Mr. Speaker, I want to thank my colleagues on both sides of the House for allowing me 10 minutes of comments on an opposition day motion. It is not the worst motion I have seen from the opposition side but it is certainly not one that I can support even though they have kindly let me have a few minutes here this afternoon.
There is a hidden agenda with this motion but I suppose we should come to expect that from the third party. As much as I respect individual members of the third party, the total package from time to time leaves something to be desired. The hidden agenda I sense in this motion is that the Reform Party is against a broad based day care, child care, system in Canada.
I would like to begin by relating an experience that I had when I was a student at the University of Toronto. At that time I was involved in establishing the first parent co-op day care centre at the University of Toronto, a day care centre I am proud to say still exists as the Sussex Parent Co-op Day Care Centre. It is quite an interesting story and maybe some other time I could go into details.
That experience taught me that there is no one simple solution for the care of our children. While I accept that the pre-eminent place of care for children should always be the family, the circumstances in this present world do not always allow us to have that circumstance available to everybody.
Single parents need day care whether they can afford to fully pay for it themselves or whether they need publicly assisted day care. In some families it is absolutely necessary that both parents work in order to pay the bills that are part of family life.
To suggest that simply providing a child care tax deduction to all families of all income levels pretends that there is a uniform situation for families. I think we tend to fool ourselves sometimes by talking about the typical family or standard family. There are many varieties of family arrangements in the modern world and we cannot try to adapt the social culture to take care of all situations with the simplistic solution we are offered here today.
The tax system provides a measure of relief for low and middle income families.
I would be the last one to say it is perfect. In times past, when my children were younger, I was happily able to take take advantage of that tax deduction. My children are old enough now that I do not have to worry about that, but I was sure glad it was there for me at the time when I was a low to middle income person in my younger years.
I do not think even well-to-do families would generally agree they need a tax deduction for which I have seen estimates of billions of dollars. I ask the Reform Party to take note of these numbers and do their own arithmetic. I wonder if the arithmetic might not be better than we have seen in the past.
I will quote from some research notes. If Reform means to give a $5,000 tax credit for every child under seven years of age and a $3,000 tax credit for every child aged seven to twelve, the cost of the program would be approximately $21 billion or far greater than the figures Reform projects when it says its total package of tax breaks is worth $12 billion. Even $12 billion is a lot of money. I wonder whether the upper income families the Reformers may be thinking about need that kind of tax break at this time.

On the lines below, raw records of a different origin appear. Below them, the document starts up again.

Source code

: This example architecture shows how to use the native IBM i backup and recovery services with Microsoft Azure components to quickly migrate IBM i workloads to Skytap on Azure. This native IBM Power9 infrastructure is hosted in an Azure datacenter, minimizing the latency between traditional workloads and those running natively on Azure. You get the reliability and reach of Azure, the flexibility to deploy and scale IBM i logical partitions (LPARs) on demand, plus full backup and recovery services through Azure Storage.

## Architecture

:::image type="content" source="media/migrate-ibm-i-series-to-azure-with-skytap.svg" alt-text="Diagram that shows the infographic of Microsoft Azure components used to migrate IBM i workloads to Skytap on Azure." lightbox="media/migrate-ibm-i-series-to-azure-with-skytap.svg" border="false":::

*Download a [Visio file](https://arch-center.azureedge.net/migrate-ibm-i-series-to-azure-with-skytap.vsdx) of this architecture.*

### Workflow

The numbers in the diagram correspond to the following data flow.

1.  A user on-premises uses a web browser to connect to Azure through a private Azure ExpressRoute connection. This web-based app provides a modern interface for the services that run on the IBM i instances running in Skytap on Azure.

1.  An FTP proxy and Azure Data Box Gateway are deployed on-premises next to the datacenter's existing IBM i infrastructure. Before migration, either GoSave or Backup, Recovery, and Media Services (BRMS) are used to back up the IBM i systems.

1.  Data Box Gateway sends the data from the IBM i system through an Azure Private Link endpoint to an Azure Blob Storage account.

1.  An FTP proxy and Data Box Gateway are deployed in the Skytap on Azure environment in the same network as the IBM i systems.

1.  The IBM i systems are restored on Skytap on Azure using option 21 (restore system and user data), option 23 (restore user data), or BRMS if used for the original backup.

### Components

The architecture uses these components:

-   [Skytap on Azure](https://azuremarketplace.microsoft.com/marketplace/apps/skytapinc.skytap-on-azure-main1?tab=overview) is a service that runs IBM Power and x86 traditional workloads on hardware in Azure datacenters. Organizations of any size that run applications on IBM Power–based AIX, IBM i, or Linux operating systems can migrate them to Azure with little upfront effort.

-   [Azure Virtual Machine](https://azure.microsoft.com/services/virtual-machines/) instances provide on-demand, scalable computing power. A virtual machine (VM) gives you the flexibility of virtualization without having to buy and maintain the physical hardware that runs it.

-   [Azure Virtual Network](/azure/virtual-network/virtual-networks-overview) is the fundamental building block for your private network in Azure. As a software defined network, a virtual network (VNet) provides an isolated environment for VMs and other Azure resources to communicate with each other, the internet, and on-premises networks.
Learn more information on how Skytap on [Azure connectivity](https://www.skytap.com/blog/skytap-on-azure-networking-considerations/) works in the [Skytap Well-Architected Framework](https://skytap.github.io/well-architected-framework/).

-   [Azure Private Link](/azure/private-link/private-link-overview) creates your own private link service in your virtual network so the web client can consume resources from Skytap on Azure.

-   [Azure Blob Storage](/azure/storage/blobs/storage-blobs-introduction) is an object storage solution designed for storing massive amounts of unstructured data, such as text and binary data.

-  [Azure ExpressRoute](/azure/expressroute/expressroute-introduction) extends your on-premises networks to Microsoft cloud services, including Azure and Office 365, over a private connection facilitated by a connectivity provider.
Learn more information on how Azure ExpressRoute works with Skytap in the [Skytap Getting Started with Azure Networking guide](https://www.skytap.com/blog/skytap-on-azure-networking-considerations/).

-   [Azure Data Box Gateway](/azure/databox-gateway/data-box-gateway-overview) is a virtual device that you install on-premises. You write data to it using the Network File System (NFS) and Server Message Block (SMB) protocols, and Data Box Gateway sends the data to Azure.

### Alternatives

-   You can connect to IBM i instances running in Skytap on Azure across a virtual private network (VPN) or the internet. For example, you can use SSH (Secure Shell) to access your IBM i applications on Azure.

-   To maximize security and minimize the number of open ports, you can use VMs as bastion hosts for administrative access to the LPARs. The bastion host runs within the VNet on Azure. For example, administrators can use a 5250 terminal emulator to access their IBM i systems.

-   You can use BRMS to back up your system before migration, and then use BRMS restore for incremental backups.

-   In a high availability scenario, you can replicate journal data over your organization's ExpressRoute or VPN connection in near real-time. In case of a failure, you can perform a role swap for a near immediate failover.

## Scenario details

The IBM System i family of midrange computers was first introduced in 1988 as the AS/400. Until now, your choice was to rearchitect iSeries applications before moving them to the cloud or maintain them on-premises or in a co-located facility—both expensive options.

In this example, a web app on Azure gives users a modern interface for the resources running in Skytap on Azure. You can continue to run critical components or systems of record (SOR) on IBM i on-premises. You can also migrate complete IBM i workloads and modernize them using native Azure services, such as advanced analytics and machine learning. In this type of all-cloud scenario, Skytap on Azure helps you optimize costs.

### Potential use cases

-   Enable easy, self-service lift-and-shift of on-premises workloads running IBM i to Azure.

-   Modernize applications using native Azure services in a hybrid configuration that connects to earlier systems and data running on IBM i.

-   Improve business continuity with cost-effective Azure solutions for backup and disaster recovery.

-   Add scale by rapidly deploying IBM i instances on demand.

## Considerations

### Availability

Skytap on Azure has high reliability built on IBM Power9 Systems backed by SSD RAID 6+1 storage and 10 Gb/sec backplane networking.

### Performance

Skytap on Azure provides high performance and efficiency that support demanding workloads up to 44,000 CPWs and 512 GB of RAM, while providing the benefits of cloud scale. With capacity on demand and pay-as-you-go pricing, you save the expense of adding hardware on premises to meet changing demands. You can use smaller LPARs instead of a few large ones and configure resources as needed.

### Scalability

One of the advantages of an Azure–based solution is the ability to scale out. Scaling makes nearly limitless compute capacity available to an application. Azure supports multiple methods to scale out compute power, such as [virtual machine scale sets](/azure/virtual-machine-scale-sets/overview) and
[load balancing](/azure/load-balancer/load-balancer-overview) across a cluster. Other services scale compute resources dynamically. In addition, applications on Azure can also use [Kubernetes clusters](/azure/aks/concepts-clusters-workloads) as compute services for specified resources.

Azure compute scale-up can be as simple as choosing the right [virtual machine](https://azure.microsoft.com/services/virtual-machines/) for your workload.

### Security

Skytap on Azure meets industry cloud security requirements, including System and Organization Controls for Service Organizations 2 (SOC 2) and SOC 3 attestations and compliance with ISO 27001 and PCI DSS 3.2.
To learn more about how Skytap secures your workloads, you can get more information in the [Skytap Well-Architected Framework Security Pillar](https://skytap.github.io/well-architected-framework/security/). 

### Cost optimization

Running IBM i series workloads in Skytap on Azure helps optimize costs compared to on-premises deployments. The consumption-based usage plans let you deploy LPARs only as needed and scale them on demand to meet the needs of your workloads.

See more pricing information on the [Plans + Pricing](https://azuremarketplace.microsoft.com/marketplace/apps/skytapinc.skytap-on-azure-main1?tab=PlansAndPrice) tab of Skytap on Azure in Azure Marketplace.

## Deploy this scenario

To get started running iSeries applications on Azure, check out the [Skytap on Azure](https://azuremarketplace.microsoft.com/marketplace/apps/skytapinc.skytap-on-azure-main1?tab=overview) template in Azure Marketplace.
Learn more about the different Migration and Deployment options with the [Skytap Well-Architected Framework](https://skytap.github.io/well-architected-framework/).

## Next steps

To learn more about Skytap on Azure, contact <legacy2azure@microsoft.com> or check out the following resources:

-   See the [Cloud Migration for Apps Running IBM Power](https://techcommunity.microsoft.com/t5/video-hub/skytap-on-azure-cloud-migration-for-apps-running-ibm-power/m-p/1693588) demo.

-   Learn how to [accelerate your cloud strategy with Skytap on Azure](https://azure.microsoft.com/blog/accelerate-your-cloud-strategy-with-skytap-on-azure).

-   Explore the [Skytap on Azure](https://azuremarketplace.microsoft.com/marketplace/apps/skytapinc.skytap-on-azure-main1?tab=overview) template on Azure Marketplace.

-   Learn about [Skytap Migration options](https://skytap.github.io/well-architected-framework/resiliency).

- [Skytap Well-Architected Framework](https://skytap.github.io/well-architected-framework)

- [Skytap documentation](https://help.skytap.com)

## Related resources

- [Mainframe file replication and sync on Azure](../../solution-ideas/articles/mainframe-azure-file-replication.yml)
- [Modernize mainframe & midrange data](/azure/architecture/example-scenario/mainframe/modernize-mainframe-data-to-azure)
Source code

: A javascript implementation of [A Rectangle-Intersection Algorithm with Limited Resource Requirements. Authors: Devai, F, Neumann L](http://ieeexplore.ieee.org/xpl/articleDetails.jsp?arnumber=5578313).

I am not against targeting tax cuts and tax incentives for needy sectors of our society at the proper time when the deficit is taken care of. However this smacks of a broad based tax break from income zero to income millions per annum and I must object to that.
The other hidden agenda, besides being against a broad based community day care system, is that the Reform Party is telling women to stay home to take care of the children. I accept that a lot of women would choose that. Some are able to and some cannot because of life circumstances.
It is an individual decision on the part of the mother. It is not a decision we as a society should be imposing on any woman. It should be that men and women are equals in society. I resent the subliminal message in this Reform motion that women should stay at home to take care of the children.
The government has already answered-and I admit we have a way to go-the concerns of families with children. I wish we could go further right now. In due course I suspect we will be able to. We should be focusing our attention on the the whole issue of children and poverty among children in our society.
I do not think this plan which would redistribute tax dollars to upper income families would allow us to do what is needed to ensure the poor and the poorest in society have a proper share of what this great country has to offer.
With great respect to the fine members who are here, I do not know how Reform Party members can argue on the one hand for deficit reduction-and I would argue the government is doing a great job with that program-and then propose a plan that would cost $10 billion to $21 billion according to our estimates. Perhaps they could explain that to me as other members participate in the debate.
As I much as I appreciate it is the privilege of the opposition members to bring forward ideas for debate, they have missed an opportunity to bring forward a good idea. They brought forward an idea I cannot support.
I conclude by saying that there are among other things two hidden items: that the Reform Party is against broad based child care and that it is asking women to stay home to take care of their children.